→ **Work task**
Make an exact copy, from the records below, of the lines from the line containing "ring mcp: (180, 208)" to the line containing "thumb mcp: (237, 248)", both lines included, excluding pictures.

BEGIN Data listing

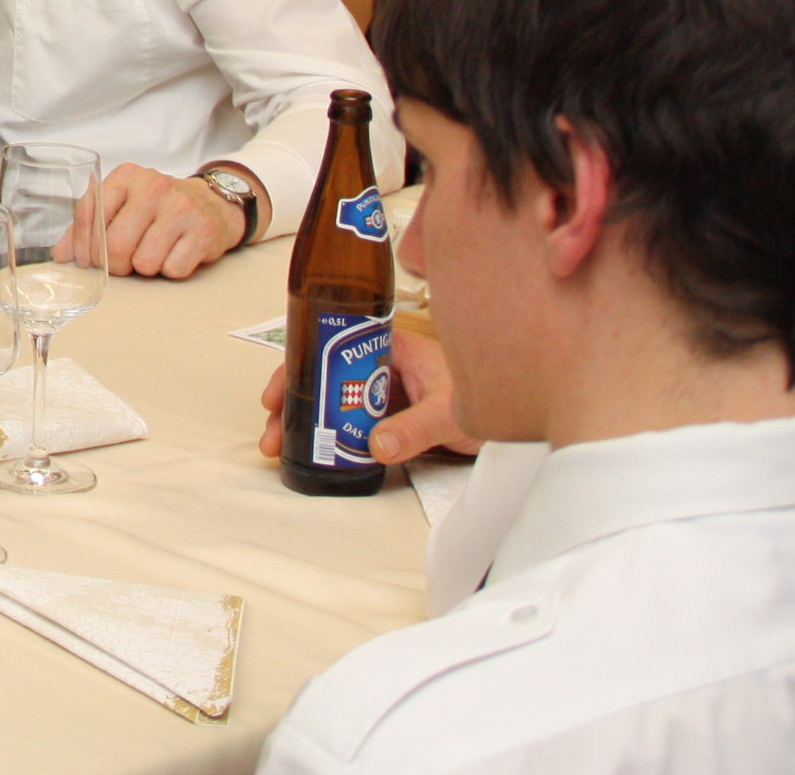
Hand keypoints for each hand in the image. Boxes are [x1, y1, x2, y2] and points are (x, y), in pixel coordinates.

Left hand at [93, 163, 250, 278]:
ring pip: (144, 262)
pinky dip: (170, 270)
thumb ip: (90, 225)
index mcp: (127, 176)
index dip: (82, 245)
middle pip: (116, 244)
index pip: (89, 213)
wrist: (211, 204)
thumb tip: (62, 255)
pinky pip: (172, 270)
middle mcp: (153, 187)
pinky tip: (175, 253)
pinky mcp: (203, 231)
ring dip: (145, 267)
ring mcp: (180, 208)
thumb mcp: (123, 204)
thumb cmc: (158, 207)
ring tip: (154, 251)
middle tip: (124, 262)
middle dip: (115, 264)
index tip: (86, 261)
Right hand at [259, 327, 475, 465]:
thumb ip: (414, 430)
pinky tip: (311, 449)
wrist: (521, 414)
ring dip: (306, 419)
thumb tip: (374, 445)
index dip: (300, 365)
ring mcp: (386, 390)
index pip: (334, 345)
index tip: (280, 389)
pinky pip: (352, 419)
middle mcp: (384, 364)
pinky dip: (328, 433)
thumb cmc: (496, 394)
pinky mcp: (392, 414)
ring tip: (282, 445)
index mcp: (393, 346)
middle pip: (325, 373)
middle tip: (273, 427)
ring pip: (334, 398)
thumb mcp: (449, 414)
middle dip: (292, 399)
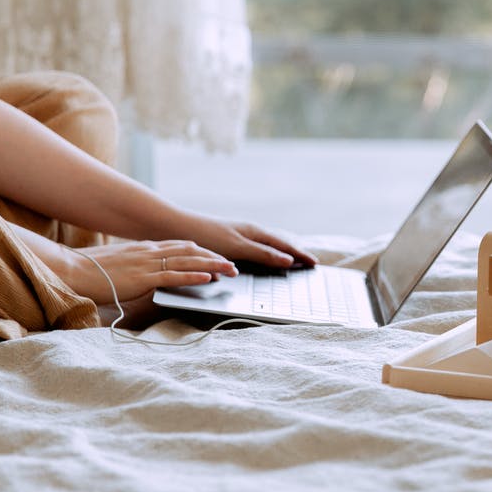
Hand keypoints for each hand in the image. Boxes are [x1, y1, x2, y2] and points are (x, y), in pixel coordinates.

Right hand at [64, 240, 236, 303]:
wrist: (72, 270)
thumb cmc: (91, 271)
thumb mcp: (120, 264)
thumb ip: (137, 267)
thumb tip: (147, 274)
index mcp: (145, 248)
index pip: (181, 246)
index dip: (202, 252)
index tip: (217, 256)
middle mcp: (150, 251)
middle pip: (190, 251)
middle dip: (214, 257)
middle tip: (233, 265)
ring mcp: (147, 264)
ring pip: (188, 261)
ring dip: (213, 265)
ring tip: (231, 270)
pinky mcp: (143, 278)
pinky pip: (174, 276)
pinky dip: (194, 275)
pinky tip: (209, 278)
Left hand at [185, 216, 319, 268]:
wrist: (175, 228)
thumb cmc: (205, 236)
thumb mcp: (237, 248)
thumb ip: (263, 254)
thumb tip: (289, 260)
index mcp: (255, 233)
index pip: (285, 246)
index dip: (300, 255)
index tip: (315, 264)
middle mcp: (249, 232)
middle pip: (279, 243)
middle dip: (295, 252)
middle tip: (310, 262)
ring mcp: (239, 236)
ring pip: (268, 245)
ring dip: (282, 253)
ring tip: (293, 260)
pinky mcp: (228, 242)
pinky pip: (257, 248)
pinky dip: (268, 254)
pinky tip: (263, 258)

END Data listing

→ **Response**
ring mcp: (180, 208)
thumb mcp: (123, 204)
thumb cmc: (158, 207)
ring tip: (154, 251)
middle tip: (124, 262)
middle dip: (115, 264)
index tip: (86, 261)
Right hand at [259, 327, 475, 465]:
thumb ip: (414, 430)
pinky tip: (311, 449)
wrist: (521, 414)
ring dip: (306, 419)
thumb tip: (374, 445)
index dip: (300, 365)
ring mcp: (386, 390)
index pip: (334, 345)
index tip: (280, 389)
pinky pip: (352, 419)
middle mcp: (384, 364)
pinky dip: (328, 433)
thumb cmc: (496, 394)
pinky mcp: (392, 414)
ring tip: (282, 445)
index mcp: (393, 346)
middle pip: (325, 373)
middle tip: (273, 427)
ring pip: (334, 398)
thumb mcp: (449, 414)
middle dip: (292, 399)
Hand keypoints for each hand in the image. Boxes are [x1, y1, x2, y2] and points are (x, y), in pixel coordinates.

Right hand at [64, 240, 236, 303]:
wrist: (72, 270)
thumb cmc: (91, 271)
thumb mcp: (120, 264)
thumb ip: (137, 267)
thumb tip: (147, 274)
index mcp: (145, 248)
index pip: (181, 246)
index dip: (202, 252)
index tip: (217, 256)
middle mcp: (150, 251)
middle pip: (190, 251)
middle dip: (214, 257)
middle tip: (233, 265)
ring mcp: (147, 264)
ring pip: (188, 261)
ring dip: (213, 265)
ring tip: (231, 270)
pinky mcp: (143, 278)
pinky pip: (174, 276)
pinky dip: (194, 275)
pinky tip: (209, 278)
Left hand at [185, 216, 319, 268]:
wrist: (175, 228)
thumb cmc: (205, 236)
thumb mcp: (237, 248)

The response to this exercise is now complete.